Specifically, the toothed part 6 has a tip part 601 protruding from the needle surface, and the tip part 601 is formed with a slope 602, and the sliding part 7 is slid in the second cavity 102 along the axial direction of the body 1, which makes the There is an included angle between any line segment of the slope 602 and the needle outlet surface 104. This included angle is not only conducive to buffering the impact of the blood flow on the anti-slip structure, but also facilitates the dispersal of one blood flow into multiple streams. A fluid slow-release zone is formed between the plurality of slopes 602 to further slow down the velocity of the blood flow and avoid displacement of the guide assembly caused by blood impact. In addition, when the edge of the side wall of the perforation 105 interacts with the inclined surface 602, the perforation 105 will generate a component force on the tip portion 601 toward the second cavity 102, and this component force will promote the tip portion 601 to the second chamber 102. cavity 102, so as to achieve the purpose of retracting the toothed part 6; that is, when the sliding part 7 drives the toothed part 6 to move along the axial direction of the body 1 and makes the inclined surface 602 abut against the edge of the side wall of the perforated hole 105, the perforated hole 105 A pressing force is generated towards the second chamber 102 on the toothed part 6, so that the part of the toothed part 6 extending beyond the needle surface 104 can be squeezed into the second chamber 102, especially when the tip part 601 is completely When squeezed into the second cavity 102, the tooth-shaped part 6 can be completely retracted into the main body 1, so as to prevent the tooth-shaped part 6 from damaging the tissue during the delivery process of the blood vessel path, so that the guide assembly has Avoid scratching other non-target functions in the blood vessel adjoining the tissue wall, and improve the safety of use of the guiding component.
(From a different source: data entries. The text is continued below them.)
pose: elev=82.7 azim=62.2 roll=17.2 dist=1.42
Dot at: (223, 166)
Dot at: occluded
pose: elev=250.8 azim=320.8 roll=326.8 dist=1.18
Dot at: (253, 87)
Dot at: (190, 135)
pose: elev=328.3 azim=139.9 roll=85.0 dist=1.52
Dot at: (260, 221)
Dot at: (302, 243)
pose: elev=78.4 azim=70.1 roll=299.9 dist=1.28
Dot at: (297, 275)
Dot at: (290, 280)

Preferably, referring to FIG. 3 and FIG. 6 , the slider 7 includes a slider 701 on which at least one fixing member 702 is detachably provided, and the slider 701 is slidably disposed in the second cavity 102 along the axial direction of the body 1 Inside, the distal end of the driving member 8 is set in the channel 106 and connected to the slider 701; at least one fixing member 702 is installed on the slider 701, and at least one fixing member 702 is arranged in a one-to-one correspondence with at least one through hole 105 . Wherein, the fixing part 702 is fixed on the sliding block 701 through the slotted hole on the sliding block 701, so as to ensure the connection reliability and avoid the detachment of the toothed part 6 . Wherein, the fixing part 702 has an inner cavity, at least one toothed part 6 is arranged in the inner cavity of at least one fixing part 702 through at least one elastic part 703, and the opening of the fixing part 702 is smaller than the maximum outer diameter of the toothed part 6, so as to The toothed part 6 cannot be disengaged from the fixing part 702 . Preferably, when the toothed part 6 is squeezed by the perforation 105, the toothed part 6 retracts into the fixing part 702, as shown in FIG. 6 extends out of the fixing member 702 and out of the needle surface 104 under the force of the elastic member, as shown in FIG. 4 and FIG. 6 .
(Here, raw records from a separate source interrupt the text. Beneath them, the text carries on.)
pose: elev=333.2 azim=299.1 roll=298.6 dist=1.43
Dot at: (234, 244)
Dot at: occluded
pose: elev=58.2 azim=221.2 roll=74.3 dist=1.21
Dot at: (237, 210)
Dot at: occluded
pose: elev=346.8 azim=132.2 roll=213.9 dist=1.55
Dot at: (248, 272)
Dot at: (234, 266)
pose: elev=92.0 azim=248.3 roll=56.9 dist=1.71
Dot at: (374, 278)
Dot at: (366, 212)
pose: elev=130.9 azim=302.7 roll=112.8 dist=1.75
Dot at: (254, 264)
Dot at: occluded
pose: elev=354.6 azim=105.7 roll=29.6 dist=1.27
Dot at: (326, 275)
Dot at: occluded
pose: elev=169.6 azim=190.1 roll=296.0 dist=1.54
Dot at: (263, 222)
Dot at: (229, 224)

In this example, in order to ensure that the elastic member 703 can be compressed and released multiple times, it is preferably a spring made of steel. Compared with stainless steel, steel has better elastic properties. At the same time, in order to avoid wear and fatigue, the material of the fixing part 702 and the toothed part 6 is preferably stainless steel 316.
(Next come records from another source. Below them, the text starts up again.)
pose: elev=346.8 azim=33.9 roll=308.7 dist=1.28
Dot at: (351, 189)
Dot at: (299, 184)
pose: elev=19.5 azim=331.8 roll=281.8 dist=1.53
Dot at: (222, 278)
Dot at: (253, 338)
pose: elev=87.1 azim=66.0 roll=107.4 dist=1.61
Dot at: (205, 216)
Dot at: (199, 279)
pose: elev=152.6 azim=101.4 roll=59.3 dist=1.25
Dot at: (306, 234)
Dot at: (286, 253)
Specifically, referring to Fig. 4, the position of the slider 7 when the toothed part 6 has the most protruding part on the needle exit surface 104 is the first position, referring to Fig. 5, the toothed part 6 is completely squeezed into the channel 106, the position of the slider 7 is the second position; when the slider 7 is in the first position, the toothed part 6 is in the middle of the perforation 105, and under the force of the spring 703, the tip of the toothed part 6 Part 601 protrudes from the needle exit surface 104. At this time, the tip part 601 is in the limit position, and the coefficient of static friction is the largest. The tip part 601 is easy to contact with the tissue wall, thereby increasing the friction force; is completely squeezed into the second cavity 102, at this time, the surface of the needle exit surface 104 is smooth, and the coefficient of static friction is the smallest.

That is to say, when the slider 7 moves from the first position to the second position, the anti-slip structure will be squeezed by the perforation 105 so that the anti-slip structure shrinks into the second cavity 102, and at this time the needle exit surface 104 gradually becomes smooth, The coefficient of friction is reduced; when the slider 7 moves from the second position to the first position, the anti-slip structure is exposed from the perforation 105 of the needle outlet surface 104, so that there are a plurality of sharp ends 601 on the needle outlet surface 104, and now the needle outlet surface 104 becomes rougher, the coefficient of friction increases.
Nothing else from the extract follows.